Cette recension a été publiée dans le numéro d’hiver de Politique étrangère (n°4/2016). Marc Hecker, rédacteur en chef de la revue, propose une analyse de l’ouvrage de Gérôme Truc, Sidérations. Une sociologie des attentats (Presses universitaires de France, 2016, 344 pages).
Cet ouvrage est tiré d’une thèse de doctorat soutenue à l’École des hautes études en sciences sociales en 2014. Gérôme Truc a cherché à comprendre pourquoi des individus se sentent touchés par des attentats qui ne les ont pourtant pas directement visés. Pour ce faire, il se penche plus spécifiquement sur trois attaques terroristes dont les dates ont marqué le début du xxie siècle : 11 septembre 2001, 11 mars 2004 et 7 juillet 2005. Il analyse les réactions politiques, la couverture médiatique et les témoignages de milliers d’anonymes. L’effet de sidération, explique-t-il, varie en fonction d’un « entrelacs complexe de sentiments impersonnels et personnels ».
On retiendra plus spécifiquement trois points de ce livre. Le premier a trait au poids de la culture politique et historique du pays touché. Les événements du 11 septembre 2001 sont intervenus l’année des commémorations du soixantième anniversaire de Pearl Harbor. Un blockbuster commémoratif était diffusé depuis le mois de mai à travers tous les États-Unis. Ainsi l’effondrement des tours du World Trade Center a-t-il immédiatement été interprété par la population américaine, mais aussi par de nombreux responsables dont George W. Bush, comme un « nouveau Pearl Harbor ». Dès lors, comme en 1941, l’entrée en guerre paraissait inéluctable.
Le deuxième point concerne la résilience des populations face à une attaque. Là encore, la culture nationale a son importance. Au Royaume-Uni, la résistance de la population britannique au moment du Blitz s’est imposée comme une référence après le 7 juillet 2005. Toutefois, la résilience n’est pas seulement affaire de culture et de comparaisons historiques. Elle se travaille et se construit. Depuis l’attentat de Madrid – présenté par de nombreux responsables politiques de pays membres de l’Union européenne comme un « 11 Septembre européen » – les dirigeants britanniques expliquaient que le Royaume-Uni serait visé. Le maire de Londres, notamment, s’évertuait à préparer la population à un attentat perçu comme inéluctable. Et une fois l’attaque survenue, une campagne d’affichage fut entreprise pour tenter de souder les Londoniens dans l’adversité.
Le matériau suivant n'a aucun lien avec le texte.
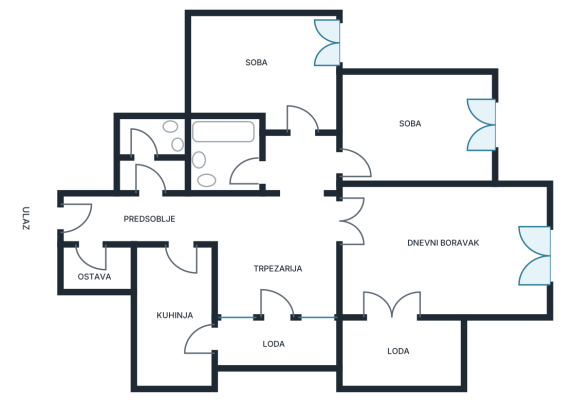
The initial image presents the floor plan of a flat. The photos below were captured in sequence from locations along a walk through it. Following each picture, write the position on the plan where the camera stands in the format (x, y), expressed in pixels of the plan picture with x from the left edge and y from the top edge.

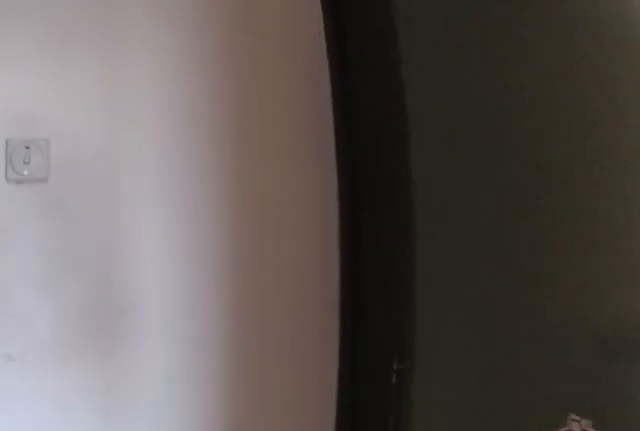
(340, 159)
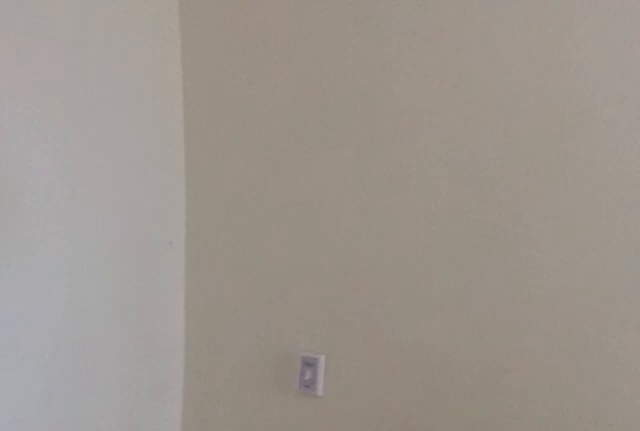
(253, 74)
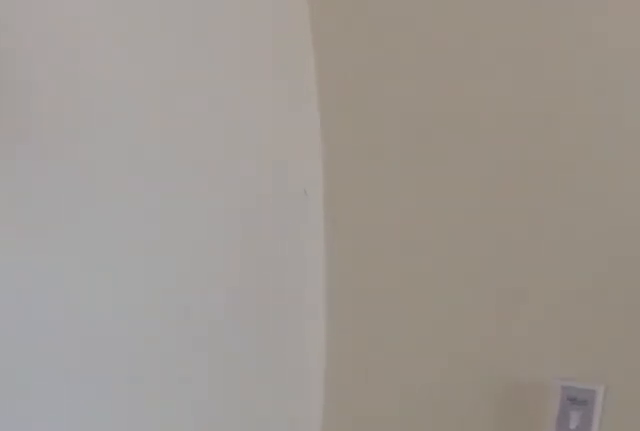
(229, 49)
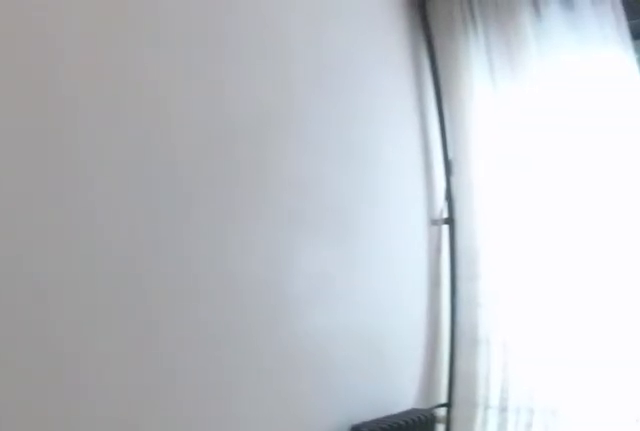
(215, 56)
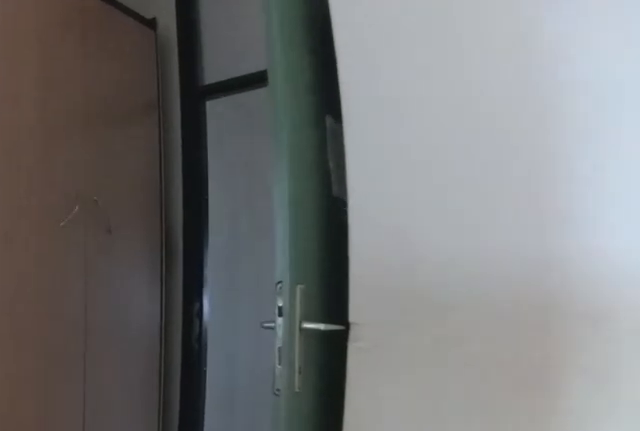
(251, 66)
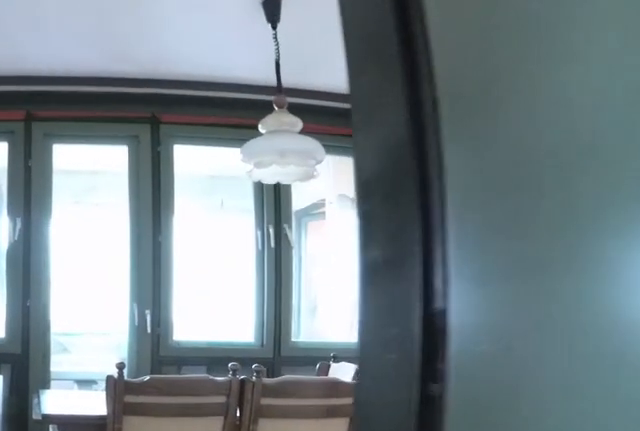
(311, 159)
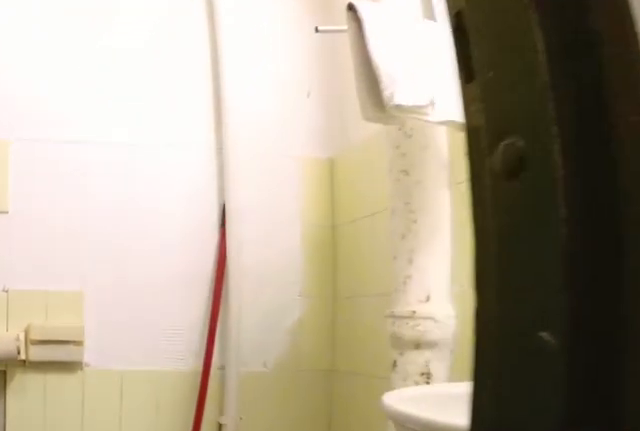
(150, 197)
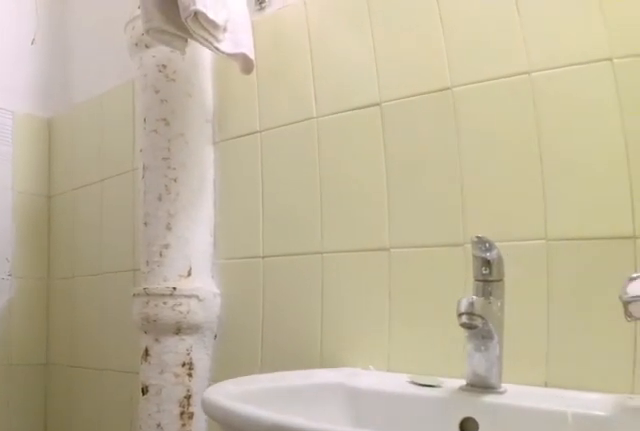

Le troisième point relève de la couverture médiatique, qui diffère sensiblement d’une rive à l’autre de l’Atlantique. Cette différence se remarque particulièrement pour ce qui est des images de victimes. Alors que les attentats du 11 septembre 2001 ont été les plus meurtriers de l’histoire, leurs aspects visuels les plus crus ont été occultés. Et pour cause : la police a empêché la presse de circuler librement sur les lieux des attentats, dans les hôpitaux ou les morgues. À l’inverse, les journalistes ont eu accès à la gare d’Atocha après les attentats de Madrid, et des photographies de cadavres – non floutées – ont été publiées en une des principaux journaux espagnols. Occulter par pudeur ou montrer pour dénoncer : le dilemme se pose aux médias au lendemain de chaque attentat.
D’autres passages de cet ouvrage mériteraient d’être évoqués, notamment ceux qui concernent les manifestations post-attentats ou encore les débats suscités par les minutes de silence. Alors que la France est touchée par une vague de terrorisme sans précédent, la lecture de Sidérations se révèle des plus utiles.